Inside the egg, the embryo’s development can be observed using a technique known as candling (see sidebar). Freshly laid eggs start out clear, but in just four days the embryo and blood vessels are visible. While the embryo develops, the egg actually becomes lighter as it loses water and as yolk is used by the embryo for growth. When hatching time approaches, the air pocket within the egg grows larger and the shell gets thinner as calcium is absorbed by the developing embryo.
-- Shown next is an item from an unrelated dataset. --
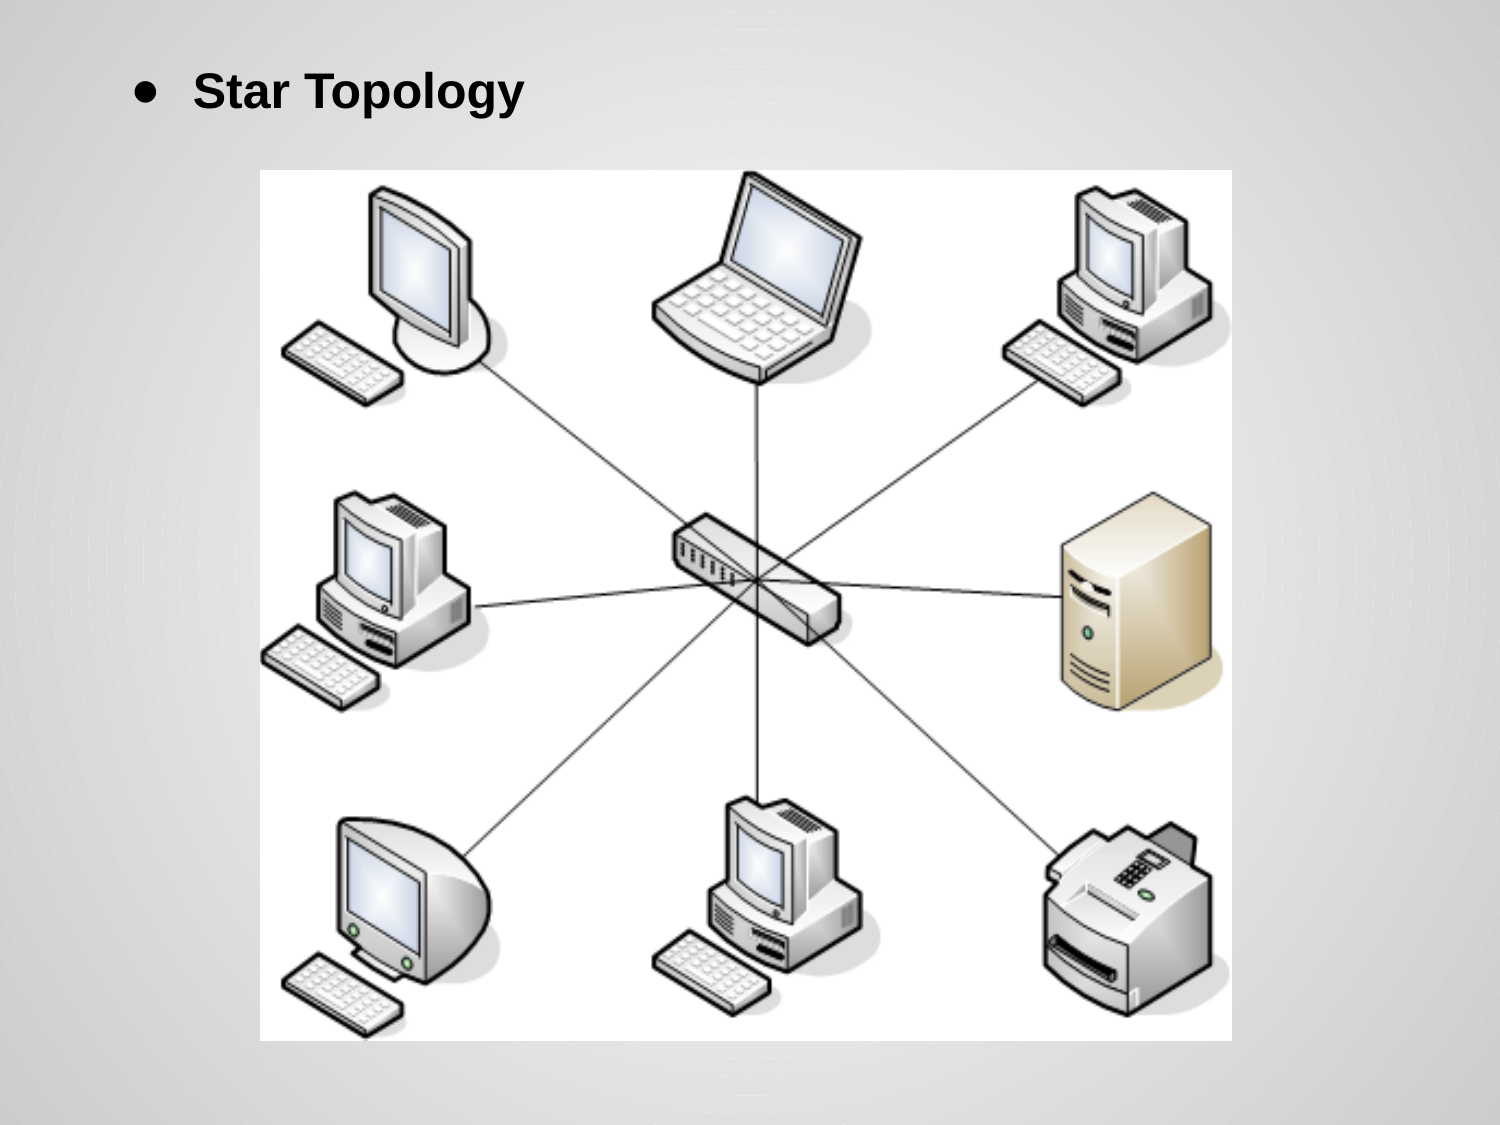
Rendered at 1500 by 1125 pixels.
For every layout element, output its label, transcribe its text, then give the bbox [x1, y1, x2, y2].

picture [260, 169, 1232, 1042]
text_box Star Topology [102, 43, 970, 152]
Shortly before hatching, the nearly developed embryos produce clicking and peeping sounds inside the eggs. Known as “pipping,” these vocalizations help synchronize hatching among different members of the brood. The hen responds by making soft clucking sounds to her unhatched ducklings. These early communications are a crucial part of a process known as imprinting, in which the ducklings learn to recognize their mother’s voice. This ensures that the brood will follow their mother when it’s time to leave the nest.

As the hatching process begins, each duckling penetrates the inner shell membrane of the air cell with its bill, and its lungs start to function. Next the ducklings take on the arduous task of breaking out of their shells. Young waterfowl use an egg tooth—a hard, horny structure on the upper tip of the bill—to break through the outer shell membrane and shell. It typically takes about a day for all the ducklings to hatch. Once they have emerged from the eggs, the ducklings remain in the nest with their mother for another 24 hours or so until their down has dried. Then the ducklings are finally ready to leave the nest and follow their mother to the nearest wetland to feed.

This wondrous sequence of events can only take place if nesting waterfowl have access to high-quality wetlands and associated upland habitats on their breeding grounds. Since 1937, Ducks Unlimited has been dedicated to conserving the habitats that waterfowl need to nest and raise their broods. Given the many threats currently facing wetlands and grasslands across this continent, waterfowl need your support more than ever to ensure a secure future for the birds and their habitats.

Egg Candling

Egg candling
DUC’s Scott Stephens, candling a blue-winged teal egg.
© DUC

Candling is a method in which bright light is used to see what’s inside an egg. Waterfowl researchers use a short piece of radiator hose and sunlight to candle eggs in the field. Using this technique, biologists can determine the incubation stage of an egg by examining the size of the embryo, shape of the yolk, development of the circulatory system, density of opaque areas, and size of the air cell within the egg. Once the incubation stage is determined, biologists can estimate when the eggs were laid, when incubation began, and when they will hatch. This information helps researchers monitor nest success and know when to return to the nest to mark hatched young.

How an Egg Is Formed 

Hen sitting on an egg
A canvasback hen sits on her nest in a prairie marsh.
© DUC

Many organs and systems help convert the raw materials consumed by female waterfowl into the various elements that become an egg. Female waterfowl have a single functional left ovary and left oviduct, located in the body cavity near the spine. The ovary contains thousands of tiny follicles. During the prelaying period, some of the follicles begin to grow rapidly and accumulate yolk to form an ovum.

When the ovum within a follicle is mature, the follicle bursts and the ovum is released into the oviduct. Following ovulation, the ovum enters the first section of the oviduct, known as the infundibulum, where it is fertilized by sperm from a male during the half hour or so it spends there. The ovum then moves to the magnum, where the albumen (egg white) is deposited around the yolk in about two and a half hours. Finally, the shell is formed as it moves through the isthmus and into the uterus, where it remains for about 20 hours until laying.

By Dr. John Coluccy, director of conservation planning, and Ed Farley, conservation intern in DU’s Great Lakes/Atlantic Region.